After I trekked there, my heart sank, for I had no success finding veal. But to my pleasant surprise, just as I was about to sink to my knees on that filthy floor and curse to the heavens about what kind of God would allow me to go to the Pathmark in vain, an employee whose nametag read “Diddy” led me to the exact super-thin sliced cutlets I wanted. Gentle reader, this was a Gay Pride Day miracle as far as I was concerned--I mean, it was a miracle, and it was Gay Pride Day, so there you go.

However, I still had to wait 15 minutes in the “express” line, where you have to scan your own groceries. This was an utterly new and bewildering experience, which seriously caused me to act like a scene out of Demolition Man or Encino Man or any of those “Man” movies where someone from the past gets unfrozen and is hopelessly confused by technology. So that was another ten minutes, during which I had to ask the Pathmark hall monitor for help like, six times.

But anyhoo! I procured the veal and cooked it, and it was pretty good! And here’s the recipe!

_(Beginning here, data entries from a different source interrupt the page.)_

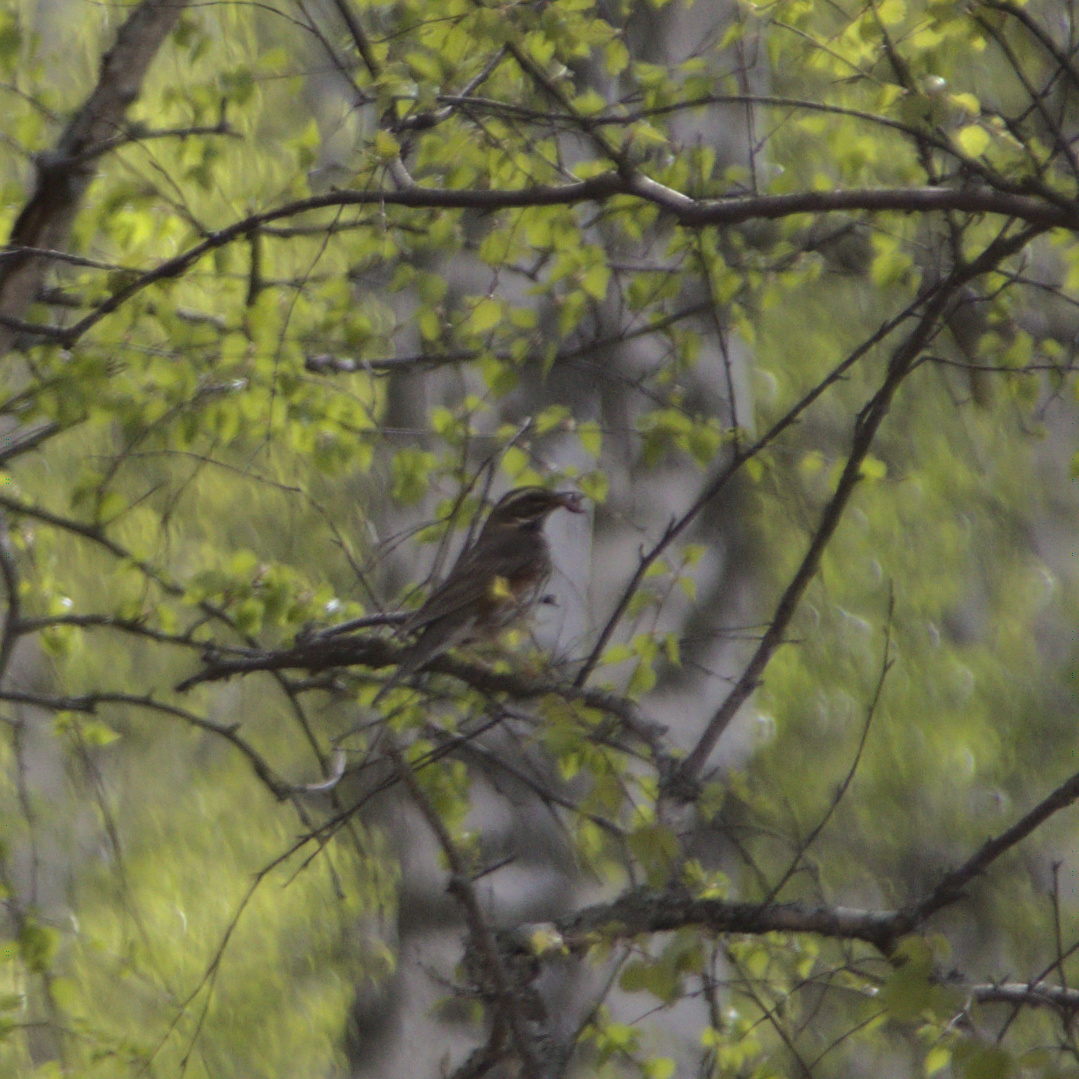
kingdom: Animalia
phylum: Chordata
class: Aves
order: Passeriformes
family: Turdidae
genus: Turdus
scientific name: Turdus iliacus
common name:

  • Cut thin veal cutlets into pieces approximately two inches square—don’t stress about making them uniform.

  • Stick the veal pieces a few at a time into a shallow dish of flour (I season mine with pinches of salt, pepper, garlic powder, and dried basil). You want your meat to be coated on all sides with flour; place the floured pieces on a plate or shallow dish. If you want to save time when you get home from work or whatever, you can do this the night before and keep the meat refrigerated; if you do, pour the excess flour over it, and put plastic wrap or tinfoil over the dish.

  • Melt a couple tablespoons of butter in a large saucepan or frying pan on low. Turn the heat up to medium-high and just as it starts to bubble, add as many veal pieces as will cover the pan without touching (shaking off any extra flour). Err on the side of not crowding the pan, leaving space between the pieces of meat. Remove your cooked veal to the plate and add more pieces in batches until done. Add more butter between batches if the pan gets dry. (Don't throw the flour mix away!)

  • Deglaze the pan with a splash of white wine -- that means pouring it in, then pushing the brown bits off the bottom of the pan with a wooden spoon. If you don’t have white wine, you could use water, but I highly recommend the wine, as a glass or two pairs quite nicely with cooking.

  • Add another tablespoon or so of butter, depending on how neurotic you are about fat and whatnot. With your fingers, sprinkle about a tablespoon of the flour mix from the veal (I told you not to throw it away! But if you did, plan flour is fine) around the pan, and mix it in with a whisk, fork, or wooden spoon. When you get some paste-like action going, add a couple more healthy splashes of white wine, a couple splashes of chicken stock if you have some, and the juice of half a lemon.

  • Let this simmer and thicken for a minute, and taste to see if you want to squeeze in more lemon juice.

  • Add about a tablespoon of drained capers--which sound like a fancy food, but the supermarket-brand jar you can get for $1.99 is perfectly fine, and you’ll be surprised at how you find yourself incorporating them in dishes in months to come -- then stir, and return your veal to the pan. Reduce the heat to low and cover your pan.

  • I was boiling water for fettucine, so I chopped a handful of asparagus and threw it in that water for a few minutes before lifting it out with a strainer; I added it to the dish as I added the veal back. But you could skip this.

  • I served this dish with a Malbec rosé, because veal is beef but looks like white meat and I figured I would split the difference, so that shows you how sophisticated my wine-pairing skills are, but the combo tasted good to me. I probably won’t incorporate veal into my regular-rotation repertoire, what with the whole going-to-hell-and-back thing, but it was a nice change from the pork-beef-chicken routine.

    2 comments:

    1. looks delicious.
      also
      "as a glass or two pairs quite nicely with cooking."
      truer words, my friend. truer words.

      ReplyDelete
    2. Fairway always has humanely raised (and therefore, I suspect, better tasting) veal in stock.